Mansfield: City of Robots

We live in an age when artificial intelligence, microchips and animatronics are so advanced and commonplace that the idea of a 20th century robot—with stiff legs and slow buzzing speech—seems pretty quaint.

It’s amazing to imagine that at one time not so long ago these retro mechanical beings were the cutting edge of America’s dream future.

It was that awkward past that blazed the trail to where we are today though, and our cyber technology has achieved the heights of brilliance we enjoy today only by standing on the shoulders of those clunky old metal men. 

In the 1930s those first stunningly futuristic aluminum stars were brought to life in the one place in the nation that already had a reputation for industrial and technological innovation: the city of Mansfield.

At its height of vitality in Mansfield the Westinghouse plant covered 42.7 acres between Third Street and Sixth Street.  Today most of that square footage is merely naked concrete slab, but one piece of the manufacturing complex that still stands is the Office Building.

━━━━━━━━━━━━━━━━━━━━━━━━━━━━━━

— WORK ITEM —
According to the Mansfield text, how much land did the Westinghouse plant cover at its height?

(Saved data entries)
━━━━━━━━━━━━━━━━━━━━━━━━━━━━━━

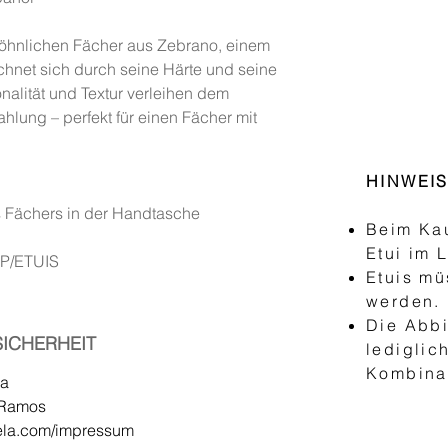
öhnlichen Fächer aus Zebrano, einem
chnet sich durch seine Härte und seine
alität und Textur verleihen dem
ahlung – perfekt für einen Fächer mit
HINWEI
es Fächers in der Handtasche
Beim Kau
Etui im 
OP/ETUIS
Etuis mü
werden.
Die Abbi
ICHERHEIT
lediglic
Kombinat
la
r Ramos
ela.com/impressum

━━━━━━━━━━━━━━━━━━━━━━━━━━━━━━

— OUTPUT FOR THIS TASK —
42.7 acres, between Third Street and Sixth Street.